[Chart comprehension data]
###

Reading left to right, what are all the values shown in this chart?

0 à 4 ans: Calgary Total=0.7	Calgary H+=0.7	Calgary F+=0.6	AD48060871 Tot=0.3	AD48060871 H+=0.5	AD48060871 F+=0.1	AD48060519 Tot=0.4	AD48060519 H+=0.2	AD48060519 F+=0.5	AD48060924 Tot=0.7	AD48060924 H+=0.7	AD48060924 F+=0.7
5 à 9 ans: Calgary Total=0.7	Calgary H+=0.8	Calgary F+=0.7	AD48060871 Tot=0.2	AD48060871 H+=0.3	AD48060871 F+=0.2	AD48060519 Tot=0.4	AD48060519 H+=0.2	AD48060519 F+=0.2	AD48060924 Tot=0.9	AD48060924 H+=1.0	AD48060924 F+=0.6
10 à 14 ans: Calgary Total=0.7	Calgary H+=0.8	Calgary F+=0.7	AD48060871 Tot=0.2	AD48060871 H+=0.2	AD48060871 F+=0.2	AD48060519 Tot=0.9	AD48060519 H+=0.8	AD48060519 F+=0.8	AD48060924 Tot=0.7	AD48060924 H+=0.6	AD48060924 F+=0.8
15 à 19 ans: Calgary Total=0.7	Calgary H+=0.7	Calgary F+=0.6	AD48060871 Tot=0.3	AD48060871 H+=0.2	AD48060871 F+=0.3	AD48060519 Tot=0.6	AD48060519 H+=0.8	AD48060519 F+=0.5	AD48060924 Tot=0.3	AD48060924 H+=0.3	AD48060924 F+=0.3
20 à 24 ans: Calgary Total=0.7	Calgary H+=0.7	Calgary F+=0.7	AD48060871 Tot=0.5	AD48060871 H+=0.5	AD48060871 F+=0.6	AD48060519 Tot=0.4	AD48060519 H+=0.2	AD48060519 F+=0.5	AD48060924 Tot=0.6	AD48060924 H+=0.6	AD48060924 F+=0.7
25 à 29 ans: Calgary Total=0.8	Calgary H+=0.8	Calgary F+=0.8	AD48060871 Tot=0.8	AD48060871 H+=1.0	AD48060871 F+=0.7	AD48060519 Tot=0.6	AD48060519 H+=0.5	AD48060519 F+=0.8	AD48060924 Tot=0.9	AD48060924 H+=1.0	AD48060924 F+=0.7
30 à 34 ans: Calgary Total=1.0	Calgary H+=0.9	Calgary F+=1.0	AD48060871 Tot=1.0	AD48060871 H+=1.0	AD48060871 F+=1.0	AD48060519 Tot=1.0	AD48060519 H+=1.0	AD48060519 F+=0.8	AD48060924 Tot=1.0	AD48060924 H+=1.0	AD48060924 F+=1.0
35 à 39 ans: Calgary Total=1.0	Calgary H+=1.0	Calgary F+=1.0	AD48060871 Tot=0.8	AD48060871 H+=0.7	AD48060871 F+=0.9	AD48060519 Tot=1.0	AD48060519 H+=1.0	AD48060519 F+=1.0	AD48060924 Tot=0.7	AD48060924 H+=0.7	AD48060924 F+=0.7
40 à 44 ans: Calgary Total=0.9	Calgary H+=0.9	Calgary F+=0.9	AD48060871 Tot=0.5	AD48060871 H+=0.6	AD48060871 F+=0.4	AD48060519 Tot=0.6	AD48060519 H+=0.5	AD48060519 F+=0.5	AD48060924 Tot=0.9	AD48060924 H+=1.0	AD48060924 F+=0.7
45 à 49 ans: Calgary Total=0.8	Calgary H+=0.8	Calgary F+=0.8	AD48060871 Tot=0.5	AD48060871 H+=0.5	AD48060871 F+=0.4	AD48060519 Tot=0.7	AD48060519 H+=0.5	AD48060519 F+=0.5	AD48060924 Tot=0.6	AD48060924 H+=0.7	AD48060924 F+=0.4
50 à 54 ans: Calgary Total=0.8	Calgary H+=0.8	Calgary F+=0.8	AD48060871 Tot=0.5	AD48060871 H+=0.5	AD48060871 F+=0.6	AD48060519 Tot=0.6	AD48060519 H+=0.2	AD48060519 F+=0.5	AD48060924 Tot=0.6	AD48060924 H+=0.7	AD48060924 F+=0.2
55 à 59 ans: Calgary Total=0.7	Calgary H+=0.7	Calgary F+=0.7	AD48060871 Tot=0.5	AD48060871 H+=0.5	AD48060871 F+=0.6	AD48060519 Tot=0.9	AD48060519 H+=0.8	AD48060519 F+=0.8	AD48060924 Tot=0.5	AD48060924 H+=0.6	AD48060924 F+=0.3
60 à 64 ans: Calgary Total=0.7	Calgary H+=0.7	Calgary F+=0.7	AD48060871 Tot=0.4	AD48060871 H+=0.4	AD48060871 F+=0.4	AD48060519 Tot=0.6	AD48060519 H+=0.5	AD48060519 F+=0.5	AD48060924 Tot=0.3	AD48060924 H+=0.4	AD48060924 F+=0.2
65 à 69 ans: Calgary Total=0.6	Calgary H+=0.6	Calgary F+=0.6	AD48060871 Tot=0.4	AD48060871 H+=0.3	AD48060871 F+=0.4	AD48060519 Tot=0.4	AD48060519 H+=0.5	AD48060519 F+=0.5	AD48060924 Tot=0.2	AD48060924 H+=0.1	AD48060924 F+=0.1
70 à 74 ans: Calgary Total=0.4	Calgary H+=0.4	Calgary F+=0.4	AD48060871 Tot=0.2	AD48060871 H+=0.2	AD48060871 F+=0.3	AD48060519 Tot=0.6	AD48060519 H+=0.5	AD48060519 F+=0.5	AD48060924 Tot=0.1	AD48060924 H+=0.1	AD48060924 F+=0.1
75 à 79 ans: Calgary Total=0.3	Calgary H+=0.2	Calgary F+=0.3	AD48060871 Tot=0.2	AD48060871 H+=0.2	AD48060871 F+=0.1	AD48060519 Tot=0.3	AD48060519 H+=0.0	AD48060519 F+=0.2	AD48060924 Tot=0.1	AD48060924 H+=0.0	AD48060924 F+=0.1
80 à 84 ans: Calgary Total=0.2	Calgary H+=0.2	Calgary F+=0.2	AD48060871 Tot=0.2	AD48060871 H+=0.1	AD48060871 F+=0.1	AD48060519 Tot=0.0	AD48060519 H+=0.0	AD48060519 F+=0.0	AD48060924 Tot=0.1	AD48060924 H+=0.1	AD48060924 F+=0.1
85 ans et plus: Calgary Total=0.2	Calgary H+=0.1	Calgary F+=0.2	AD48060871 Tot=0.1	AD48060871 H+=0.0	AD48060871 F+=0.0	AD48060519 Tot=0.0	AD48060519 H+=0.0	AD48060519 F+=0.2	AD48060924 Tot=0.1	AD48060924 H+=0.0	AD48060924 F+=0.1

###

What this task involves>
Quote the lines above word for word, beginning with the line that contains "0 à 4 ans: Calgary" and ending with the line that contains "40 à 44 ans: Calgary", with both of those lines included.

Result for this task>
0 à 4 ans: Calgary Total=0.7	Calgary H+=0.7	Calgary F+=0.6	AD48060871 Tot=0.3	AD48060871 H+=0.5	AD48060871 F+=0.1	AD48060519 Tot=0.4	AD48060519 H+=0.2	AD48060519 F+=0.5	AD48060924 Tot=0.7	AD48060924 H+=0.7	AD48060924 F+=0.7
5 à 9 ans: Calgary Total=0.7	Calgary H+=0.8	Calgary F+=0.7	AD48060871 Tot=0.2	AD48060871 H+=0.3	AD48060871 F+=0.2	AD48060519 Tot=0.4	AD48060519 H+=0.2	AD48060519 F+=0.2	AD48060924 Tot=0.9	AD48060924 H+=1.0	AD48060924 F+=0.6
10 à 14 ans: Calgary Total=0.7	Calgary H+=0.8	Calgary F+=0.7	AD48060871 Tot=0.2	AD48060871 H+=0.2	AD48060871 F+=0.2	AD48060519 Tot=0.9	AD48060519 H+=0.8	AD48060519 F+=0.8	AD48060924 Tot=0.7	AD48060924 H+=0.6	AD48060924 F+=0.8
15 à 19 ans: Calgary Total=0.7	Calgary H+=0.7	Calgary F+=0.6	AD48060871 Tot=0.3	AD48060871 H+=0.2	AD48060871 F+=0.3	AD48060519 Tot=0.6	AD48060519 H+=0.8	AD48060519 F+=0.5	AD48060924 Tot=0.3	AD48060924 H+=0.3	AD48060924 F+=0.3
20 à 24 ans: Calgary Total=0.7	Calgary H+=0.7	Calgary F+=0.7	AD48060871 Tot=0.5	AD48060871 H+=0.5	AD48060871 F+=0.6	AD48060519 Tot=0.4	AD48060519 H+=0.2	AD48060519 F+=0.5	AD48060924 Tot=0.6	AD48060924 H+=0.6	AD48060924 F+=0.7
25 à 29 ans: Calgary Total=0.8	Calgary H+=0.8	Calgary F+=0.8	AD48060871 Tot=0.8	AD48060871 H+=1.0	AD48060871 F+=0.7	AD48060519 Tot=0.6	AD48060519 H+=0.5	AD48060519 F+=0.8	AD48060924 Tot=0.9	AD48060924 H+=1.0	AD48060924 F+=0.7
30 à 34 ans: Calgary Total=1.0	Calgary H+=0.9	Calgary F+=1.0	AD48060871 Tot=1.0	AD48060871 H+=1.0	AD48060871 F+=1.0	AD48060519 Tot=1.0	AD48060519 H+=1.0	AD48060519 F+=0.8	AD48060924 Tot=1.0	AD48060924 H+=1.0	AD48060924 F+=1.0
35 à 39 ans: Calgary Total=1.0	Calgary H+=1.0	Calgary F+=1.0	AD48060871 Tot=0.8	AD48060871 H+=0.7	AD48060871 F+=0.9	AD48060519 Tot=1.0	AD48060519 H+=1.0	AD48060519 F+=1.0	AD48060924 Tot=0.7	AD48060924 H+=0.7	AD48060924 F+=0.7
40 à 44 ans: Calgary Total=0.9	Calgary H+=0.9	Calgary F+=0.9	AD48060871 Tot=0.5	AD48060871 H+=0.6	AD48060871 F+=0.4	AD48060519 Tot=0.6	AD48060519 H+=0.5	AD48060519 F+=0.5	AD48060924 Tot=0.9	AD48060924 H+=1.0	AD48060924 F+=0.7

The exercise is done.